Friday, April 13, 2007

Content, Quality, Money

Michelle brings up the question of open content. Laura provides a most excellent and well thought out tirade.

Shockingly enough, I have an opinion. First in defense of paid/ copyright content: (1) it takes money to build content via traditional writer/editorial channels and the most traditional way to extract economic value from content is copyright. So I understand what Michael and Laura are saying and largely agree with it.

However, there are two things that fascinate me:
(1) Something like Idealware could be founded on an online community... something like Compumentor's consultantcommons.org (this is a tough challenge in and of itself). If Idealware started with free community content that was not produced in a traditional writer/editorial model, then packaged up the very best to deliver to the community, their dynamics and economics would be completely different. They could, for instance, implement a membership model... and their free content would drive membership in that community.
(2) Content is no longer a value generator... it is a consumer capturer. You need to capture the consumer with your free content and then extract value through alternate channels... ads, products, services, memberships, etc.

When will Techsoup acquire Idealware? They can then free the content to capture some "consumers" for Techsoup stock.

2 comments:

Beth Kanter said...

David,

Thanks for your reflection on this point and I am glad that you have an opinion on this. Your framing of point 2 resonates with me.

laura said...

Interesting thoughts, David – and thanks for using us as an example!

I agree that basing Idealware around an online community might work really well for the type of small articles that we’re primarily publishing right now (in fact, while it’s not a traditional model, Idealware is pretty much community based right now). In combination with webinars, events, and individual donations to support the overhead, I think that could be sustainable.

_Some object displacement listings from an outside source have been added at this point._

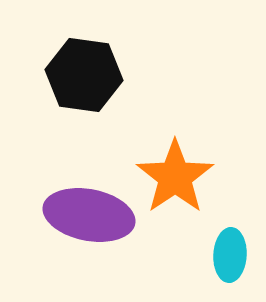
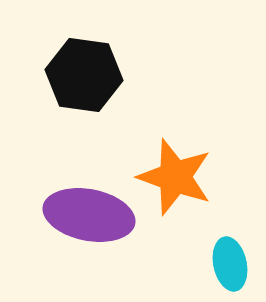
orange star: rotated 18 degrees counterclockwise
cyan ellipse: moved 9 px down; rotated 15 degrees counterclockwise
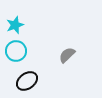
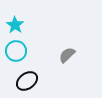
cyan star: rotated 18 degrees counterclockwise
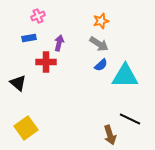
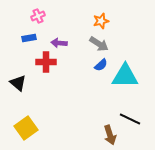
purple arrow: rotated 98 degrees counterclockwise
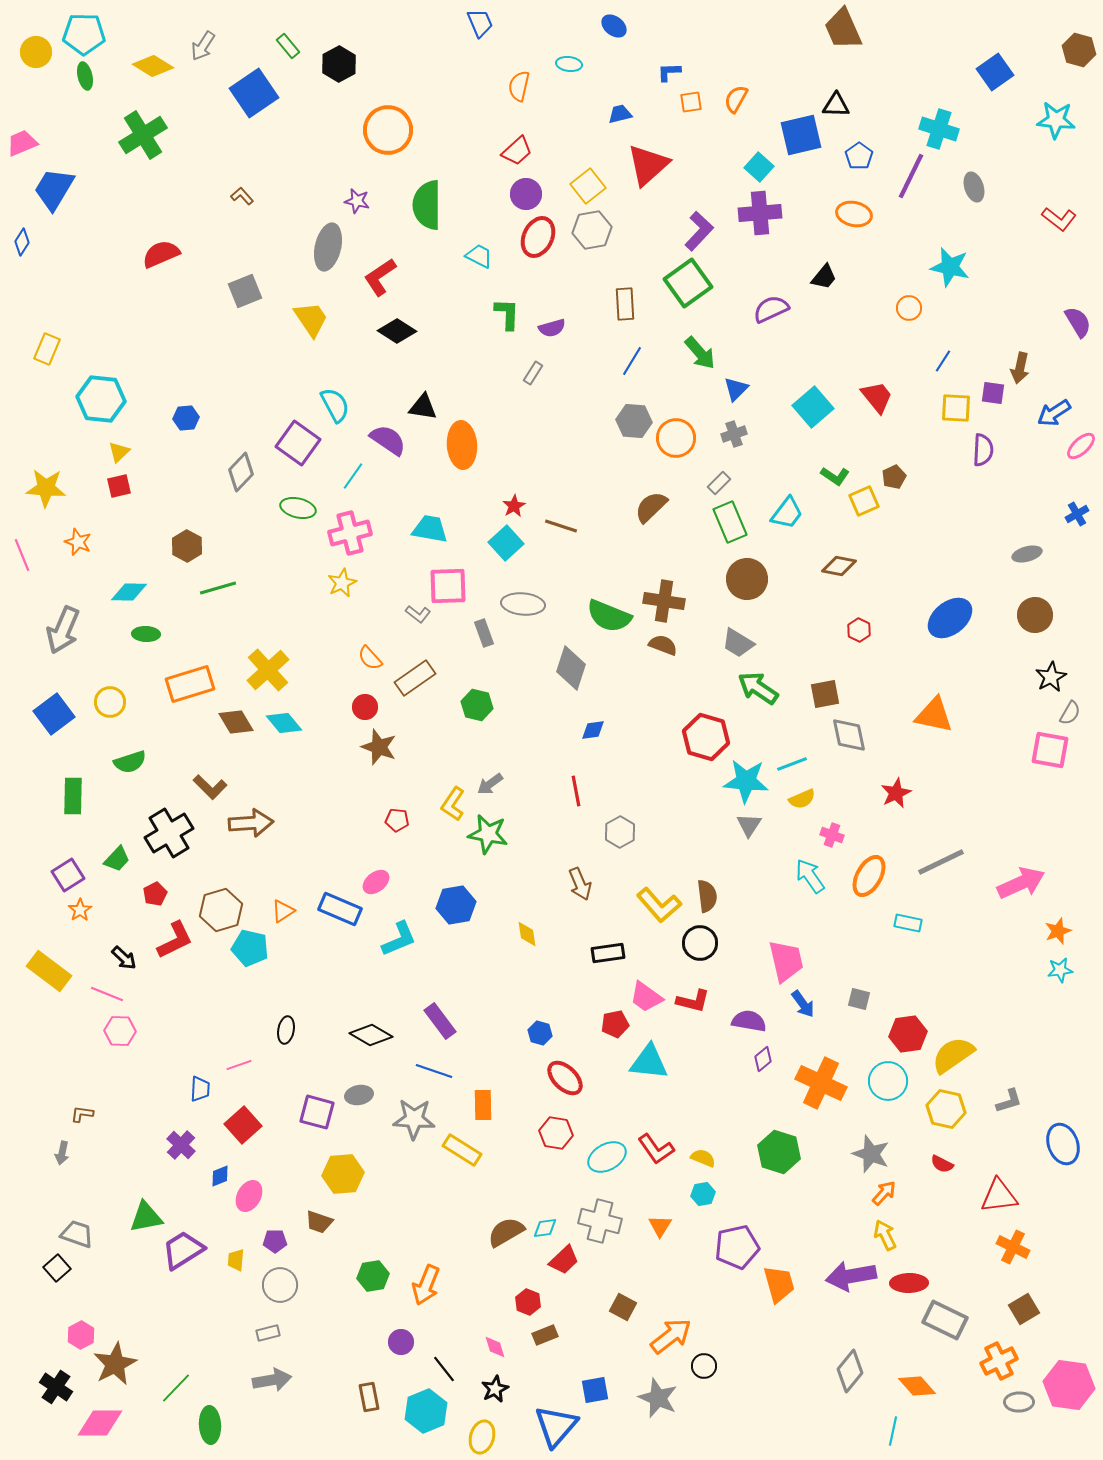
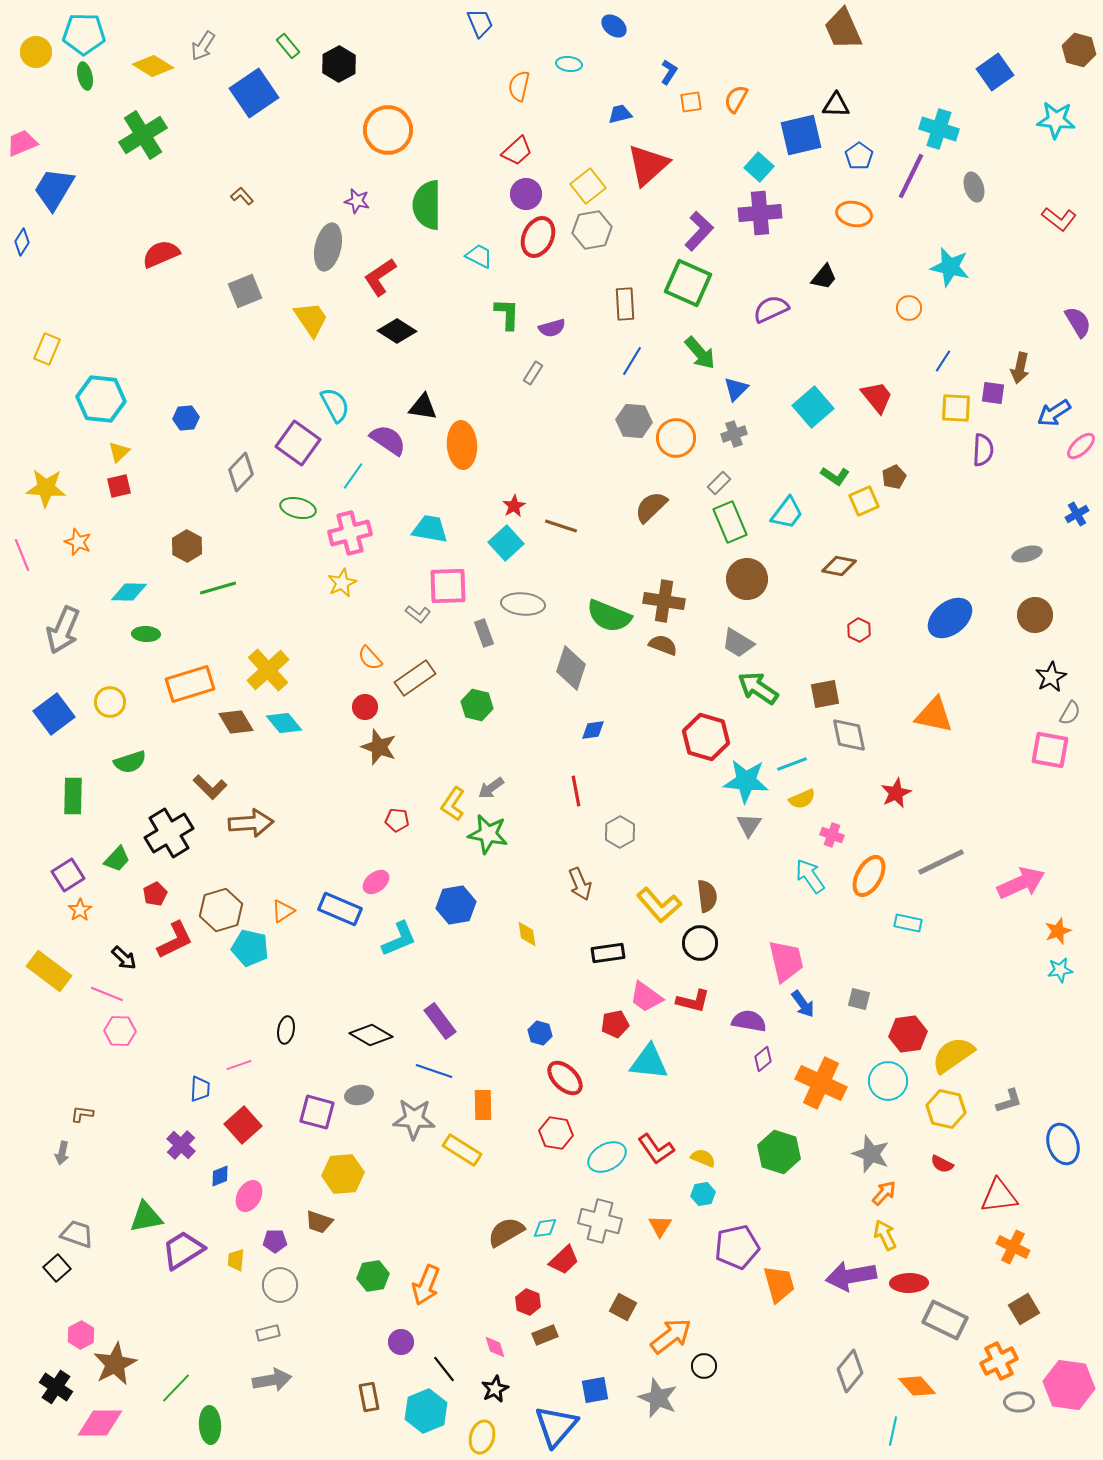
blue L-shape at (669, 72): rotated 125 degrees clockwise
green square at (688, 283): rotated 30 degrees counterclockwise
gray arrow at (490, 784): moved 1 px right, 4 px down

However, we’re setup with the goal of doing much larger reports – things like the Online Donation report, where we’re establishing scorecards for software areas, evaluating software, and publishing actual ratings and recommendations. A community based approach works less well here, for a couple of reasons:

-Relying on the community for this type of detailed evaluation and ratings is quite problematic, for a number of reasons, including gaming by vendors, and the fact that much of this detailed comparative knowledge doesn’t actually exist in anyone’s head (and so someone needs to do substantial research)

-Given you need to pay people, these report aren’t cheap to produce ($15-$20K each). This is more money than I think you can cover based on events and webinars, so you need other models.

I’d love thoughts on the best ways to cover these types of costs while still allowing the content to be open. Here’s where I am in terms of thinking through possibilities:

-Consulting. I’m leery of getting into this. It has a whole different set of skills than writing reports, and is so high touch that it’s hard to see how we could do enough volume to cover costs beyond the consulting itself without charging rates so high they would appear unfriendly.

-Pooling funds for desired reports. This is the next thing that I’m going to try out – asking organizations that are planning to select software in the area to pitch in some money for a report, to get the report that would be useful to them written, and for some kind of (hopefully low touch but useful) inside access to the research.

-Ask people to chip in what it’s worth. We’ve experimented considerably with this, and I don’t think it can support the costs of research and writing unless we can notably change the dynamics here. We’re getting about $0.35 per person for our big reports.

-Sponsorship. Traditional, but useful – I don’t know if can cover the whole cost, but definitely there’s money there.

-Membership. You mention implementing a membership model, where free content drives membership in that community”. Can you expand on this? I’m not sure I’m following it. If the content is free, what’s the driver to become a member?

I’ll point out that charging something like $20 or so for reports (if people would pay) is a compelling income model, as if you can actually make more money for one report than it cost, you can use that money to support other reports rather than have to scrounge for each report.

While we’re not ruling out any possibilities, using candid reviews of software to capture buyers of a particular set of software (like that sold by TechSoup stock) also has some obvious challenges in terms of conflict of interest.